More Than Me Foundation
More Than Me Foundation is a company.
Financial History
Leadership Team
Key people at More Than Me Foundation.
More Than Me Foundation is a company.
Key people at More Than Me Foundation.
Key people at More Than Me Foundation.
The More Than Me Foundation was a U.S.-based nonprofit organization dedicated to educating vulnerable girls in Liberia's West Point slum, aiming to protect them from exploitation and poverty by providing schooling through the More Than Me Academy and partnerships with 19 government schools.[1][2][5][6] It operated as a 501(c)(3) charity focused on international relief, with tax-deductible donations funding its programs, though it faced significant scandals including staff-perpetrated rapes, inaccurate tax filings, and eventual shutdown due to financial pressures and governance failures.[1][4][6]
Financially, the organization reported revenues peaking around $2 million from contributions (95% of total), with assets up to $2.9 million and expenses on salaries (up to 38%) and executive compensation (up to 13%).[1] It ceased operations in 2019 after critical investigations revealed leadership lapses, inability to fundraise, and the need to allocate remaining funds to rape survivors.[6]
Founded around 2008-2009 (per its EIN filing in 2009), More Than Me was started by Katie Meyler, who launched it to get girls off the streets of Liberia's West Point slum and into school following her experiences there.[5][6][7] The idea gained traction through viral online campaigns, culminating in a 2014 win of a $1 million JPMorgan Chase grant via public voting on national TV, which funded the tuition-free More Than Me Academy opened that year.[2][6][7]
Early momentum included rapid expansion to 19 schools in partnership with the Liberian government, but pivotal scandals emerged: in 2014, senior staffer Macintosh Johnson was charged with raping at least 10 girls (potentially up to 30), many linked to the program, with revelations he had AIDS.[4][6] This led to founder Meyler's resignation, board changes, and independent probes by U.S. and Liberian panels, exposing transparency failures and governance issues.[4][5][6]

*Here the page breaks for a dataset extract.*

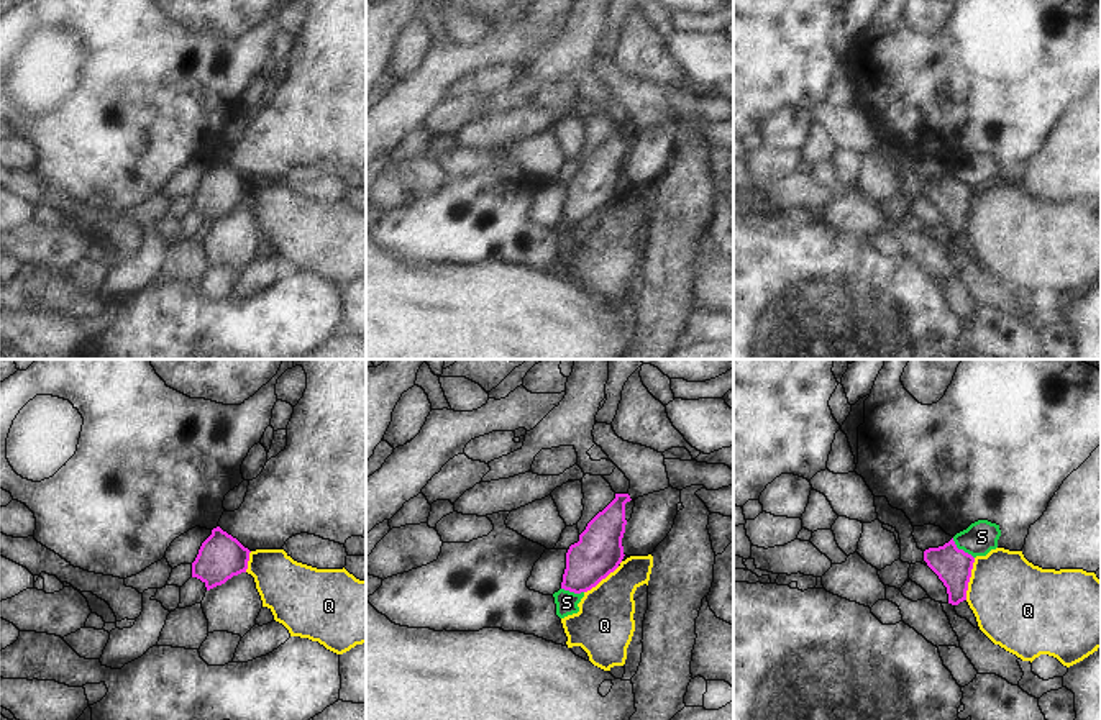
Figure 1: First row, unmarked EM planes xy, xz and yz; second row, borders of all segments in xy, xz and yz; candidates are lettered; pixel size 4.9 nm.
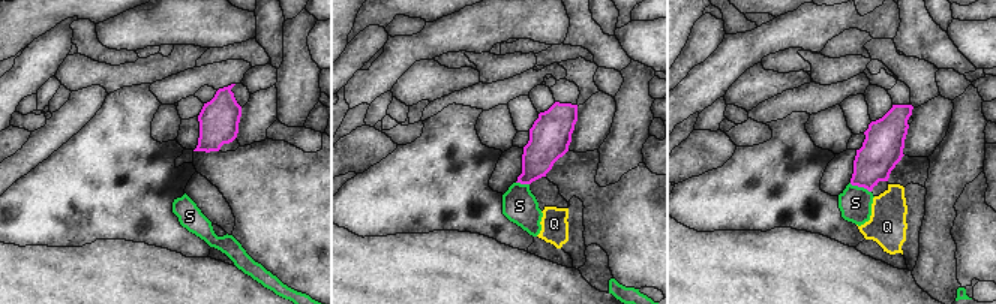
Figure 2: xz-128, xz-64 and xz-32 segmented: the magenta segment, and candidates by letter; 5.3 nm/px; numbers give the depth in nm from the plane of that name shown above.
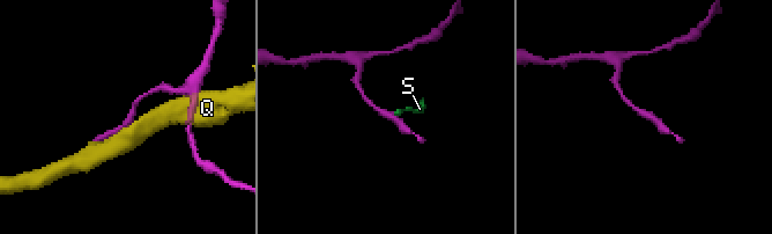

More Than Me operated outside core tech sectors, instead leveraging digital fundraising trends like viral social media campaigns and online voting competitions to amplify a traditional nonprofit model in international development.[6][7] Its 2014 Chase grant win highlighted early "gamified philanthropy" via internet platforms, influencing how charities used tech for donor engagement amid rising crowdfunding norms.[7]
Timing aligned with post-Ebola recovery in Liberia (2014-2016), where education gaps for girls were acute, but scandals exposed risks in rapid-scaling foreign aid nonprofits reliant on Western funding without robust local oversight.[4][6] Market forces like donor scrutiny post-#MeToo amplified fallout, pressuring transparency; the shutdown underscored how tech-enabled hype can accelerate growth but hasten collapse when trust erodes, impacting the global ed-tech and impact investing ecosystem's wariness of unvetted partners.[4][6]
More Than Me's legacy is one of ambitious impact derailed by profound failures, with operations fully shuttered by mid-2019 and remaining funds earmarked for 11 confirmed rape survivors.[6] No active revival is evident, as GuideStar notes it may have merged or ceased entirely.[5]
Shifting donor priorities toward accountable, locally-led initiatives will shape similar efforts, potentially via ed-tech platforms emphasizing AI-driven monitoring and blockchain transparency. Its influence may evolve as a cautionary tale, prompting stricter vetting in impact philanthropy and highlighting the need for hybrid tech-nonprofit models that prioritize survivor-centered governance over viral growth. This ties back to its core mission: true opportunity for vulnerable girls demands more than promises—it requires unyielding safeguards.